● PROBLEM
Copy every line of the records that includes the word "Outlined".
######
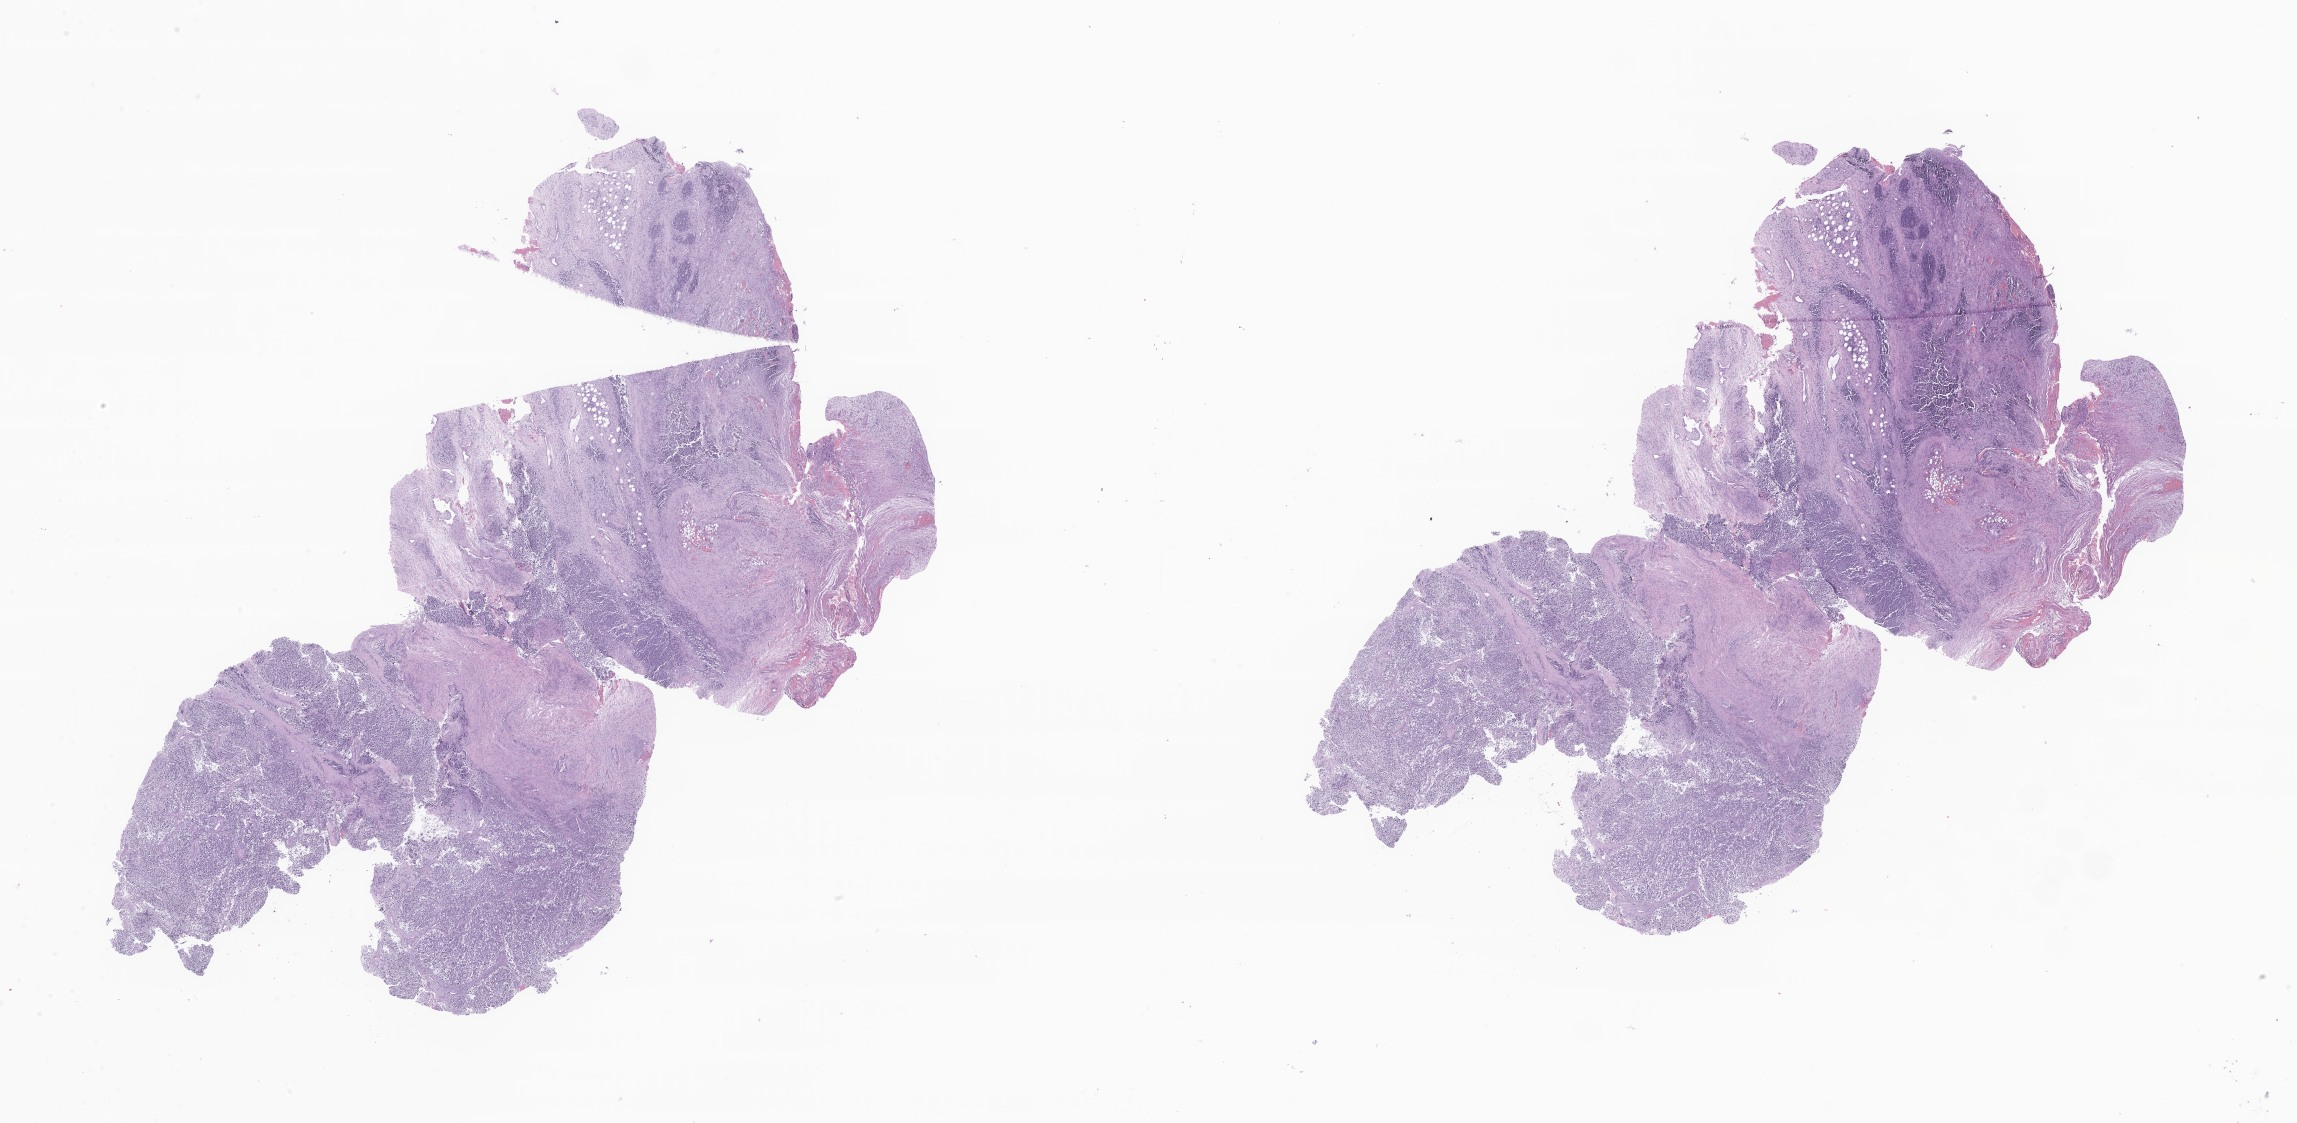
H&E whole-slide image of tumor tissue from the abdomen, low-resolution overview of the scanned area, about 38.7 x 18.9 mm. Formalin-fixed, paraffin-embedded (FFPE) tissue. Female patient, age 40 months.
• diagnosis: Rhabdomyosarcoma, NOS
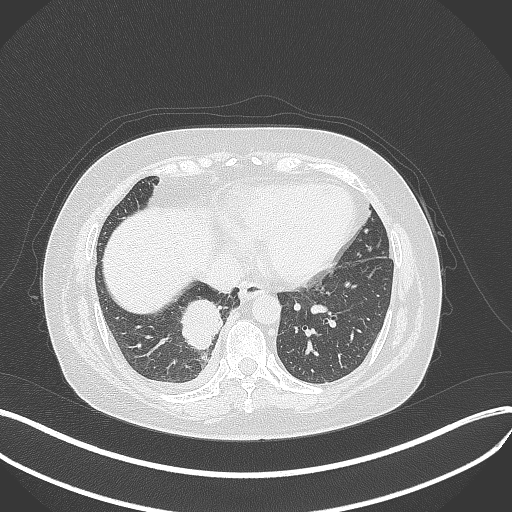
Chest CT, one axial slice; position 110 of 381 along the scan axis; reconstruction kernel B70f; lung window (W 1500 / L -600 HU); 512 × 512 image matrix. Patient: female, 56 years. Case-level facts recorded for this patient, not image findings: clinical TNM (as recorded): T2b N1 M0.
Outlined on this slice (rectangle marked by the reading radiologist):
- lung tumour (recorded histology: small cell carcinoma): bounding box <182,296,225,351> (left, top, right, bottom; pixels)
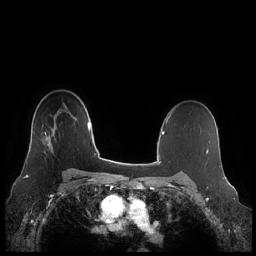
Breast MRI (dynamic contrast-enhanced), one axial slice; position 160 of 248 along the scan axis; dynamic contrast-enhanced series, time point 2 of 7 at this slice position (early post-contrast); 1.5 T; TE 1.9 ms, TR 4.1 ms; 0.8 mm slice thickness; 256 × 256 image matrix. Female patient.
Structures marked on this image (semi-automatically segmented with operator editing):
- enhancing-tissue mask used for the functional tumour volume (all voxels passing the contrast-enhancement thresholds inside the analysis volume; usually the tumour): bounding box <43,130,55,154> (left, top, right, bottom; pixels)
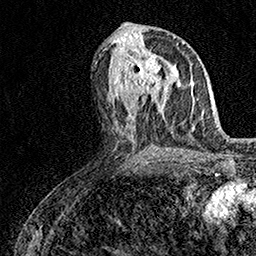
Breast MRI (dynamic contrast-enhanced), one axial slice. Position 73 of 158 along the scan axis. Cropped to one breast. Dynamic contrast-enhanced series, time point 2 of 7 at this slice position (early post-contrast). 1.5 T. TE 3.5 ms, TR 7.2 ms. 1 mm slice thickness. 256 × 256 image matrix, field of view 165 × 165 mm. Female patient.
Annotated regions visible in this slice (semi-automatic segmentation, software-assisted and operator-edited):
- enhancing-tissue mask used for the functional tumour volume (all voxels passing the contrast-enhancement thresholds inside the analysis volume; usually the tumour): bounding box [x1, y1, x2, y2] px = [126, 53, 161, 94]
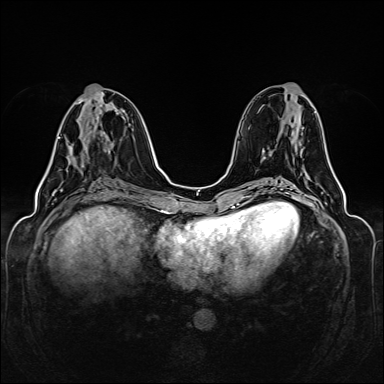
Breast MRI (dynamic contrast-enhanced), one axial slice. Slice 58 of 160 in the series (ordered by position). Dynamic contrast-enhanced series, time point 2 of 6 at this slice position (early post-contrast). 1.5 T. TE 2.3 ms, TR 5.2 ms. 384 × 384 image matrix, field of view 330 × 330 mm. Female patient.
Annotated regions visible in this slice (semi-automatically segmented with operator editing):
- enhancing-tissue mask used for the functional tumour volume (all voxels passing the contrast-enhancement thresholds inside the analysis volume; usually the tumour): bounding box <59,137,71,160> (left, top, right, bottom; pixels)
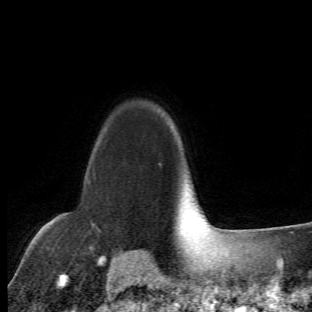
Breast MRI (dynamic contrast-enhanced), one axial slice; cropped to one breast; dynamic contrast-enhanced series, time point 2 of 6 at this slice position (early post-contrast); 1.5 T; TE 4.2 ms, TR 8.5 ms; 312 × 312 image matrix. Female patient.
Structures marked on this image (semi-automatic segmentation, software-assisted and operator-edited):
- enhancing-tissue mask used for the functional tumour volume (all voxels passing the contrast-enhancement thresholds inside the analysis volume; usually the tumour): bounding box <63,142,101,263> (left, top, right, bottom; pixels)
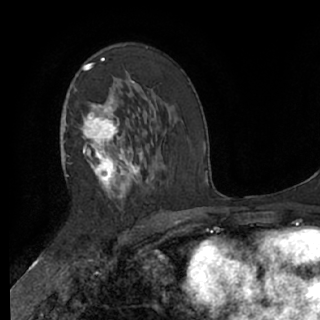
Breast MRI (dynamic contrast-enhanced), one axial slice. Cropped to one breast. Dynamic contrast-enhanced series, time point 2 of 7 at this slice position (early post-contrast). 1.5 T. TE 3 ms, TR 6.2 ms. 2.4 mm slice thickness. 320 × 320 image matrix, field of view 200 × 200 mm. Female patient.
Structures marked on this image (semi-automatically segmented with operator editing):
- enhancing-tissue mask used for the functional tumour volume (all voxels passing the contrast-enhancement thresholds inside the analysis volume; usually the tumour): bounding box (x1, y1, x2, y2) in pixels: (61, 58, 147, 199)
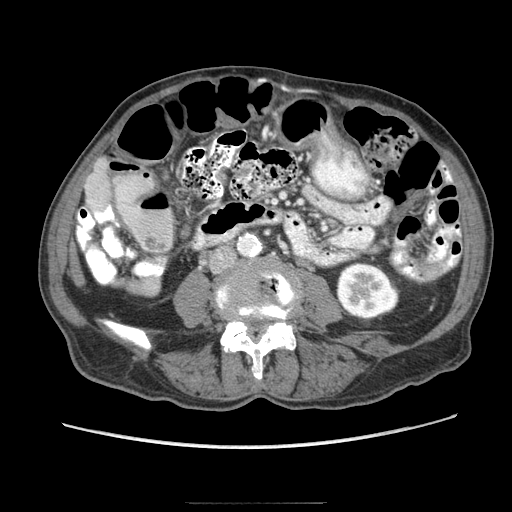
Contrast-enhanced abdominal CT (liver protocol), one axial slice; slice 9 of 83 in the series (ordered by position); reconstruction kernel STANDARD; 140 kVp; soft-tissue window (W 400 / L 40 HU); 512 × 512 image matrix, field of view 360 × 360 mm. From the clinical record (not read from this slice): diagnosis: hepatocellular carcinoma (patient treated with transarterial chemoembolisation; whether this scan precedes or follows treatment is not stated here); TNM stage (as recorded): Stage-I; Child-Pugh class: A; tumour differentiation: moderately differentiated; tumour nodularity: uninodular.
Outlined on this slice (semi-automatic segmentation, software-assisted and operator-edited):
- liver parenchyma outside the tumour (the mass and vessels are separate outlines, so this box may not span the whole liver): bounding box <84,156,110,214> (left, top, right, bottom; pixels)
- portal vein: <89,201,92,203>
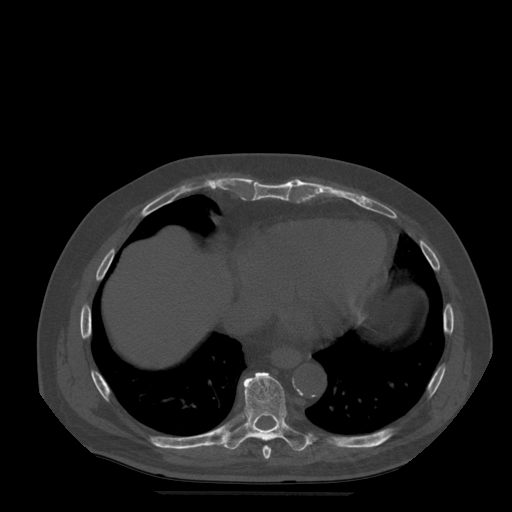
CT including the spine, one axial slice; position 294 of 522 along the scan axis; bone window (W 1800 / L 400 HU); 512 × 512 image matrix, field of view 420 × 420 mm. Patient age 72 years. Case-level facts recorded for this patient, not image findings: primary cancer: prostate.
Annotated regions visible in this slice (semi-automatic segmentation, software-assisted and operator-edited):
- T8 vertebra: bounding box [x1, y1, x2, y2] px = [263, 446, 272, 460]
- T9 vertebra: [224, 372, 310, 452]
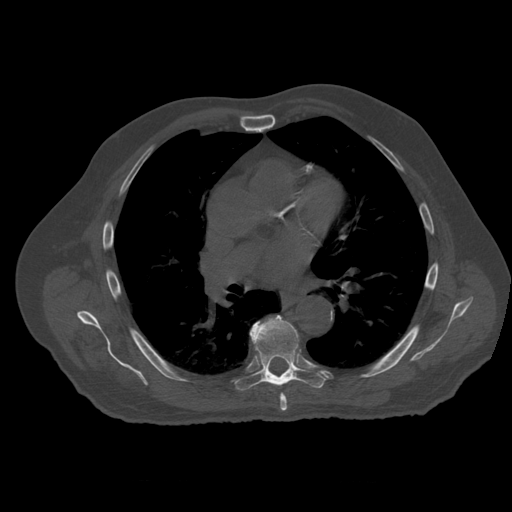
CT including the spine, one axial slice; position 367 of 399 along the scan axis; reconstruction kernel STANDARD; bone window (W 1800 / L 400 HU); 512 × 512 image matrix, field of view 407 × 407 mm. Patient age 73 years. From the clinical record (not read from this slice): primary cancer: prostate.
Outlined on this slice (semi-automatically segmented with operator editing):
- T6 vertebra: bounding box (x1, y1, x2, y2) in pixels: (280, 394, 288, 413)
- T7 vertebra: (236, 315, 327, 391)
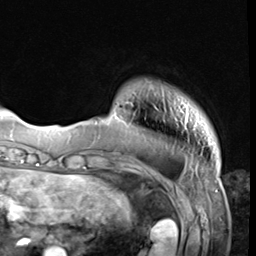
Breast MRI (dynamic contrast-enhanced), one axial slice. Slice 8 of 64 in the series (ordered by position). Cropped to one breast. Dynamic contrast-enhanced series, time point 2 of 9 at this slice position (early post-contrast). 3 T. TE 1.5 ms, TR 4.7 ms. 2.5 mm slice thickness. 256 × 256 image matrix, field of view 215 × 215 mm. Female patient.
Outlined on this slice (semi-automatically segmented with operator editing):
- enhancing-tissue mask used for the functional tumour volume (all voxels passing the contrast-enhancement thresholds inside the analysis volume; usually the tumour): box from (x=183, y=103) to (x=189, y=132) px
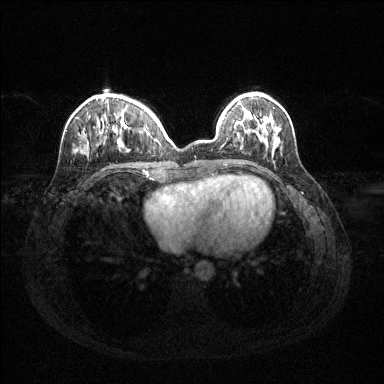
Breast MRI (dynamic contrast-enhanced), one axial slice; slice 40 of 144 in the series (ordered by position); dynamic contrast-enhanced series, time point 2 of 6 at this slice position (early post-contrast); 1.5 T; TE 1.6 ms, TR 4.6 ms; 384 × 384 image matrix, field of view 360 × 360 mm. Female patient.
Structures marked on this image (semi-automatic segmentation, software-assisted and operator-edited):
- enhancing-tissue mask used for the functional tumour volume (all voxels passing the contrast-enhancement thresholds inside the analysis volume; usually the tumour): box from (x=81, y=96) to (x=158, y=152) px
######
● RESPONSE BOX
Outlined on this slice (rectangle marked by the reading radiologist):
Outlined on this slice (semi-automatic segmentation, software-assisted and operator-edited):
Outlined on this slice (semi-automatically segmented with operator editing):
Outlined on this slice (semi-automatically segmented with operator editing):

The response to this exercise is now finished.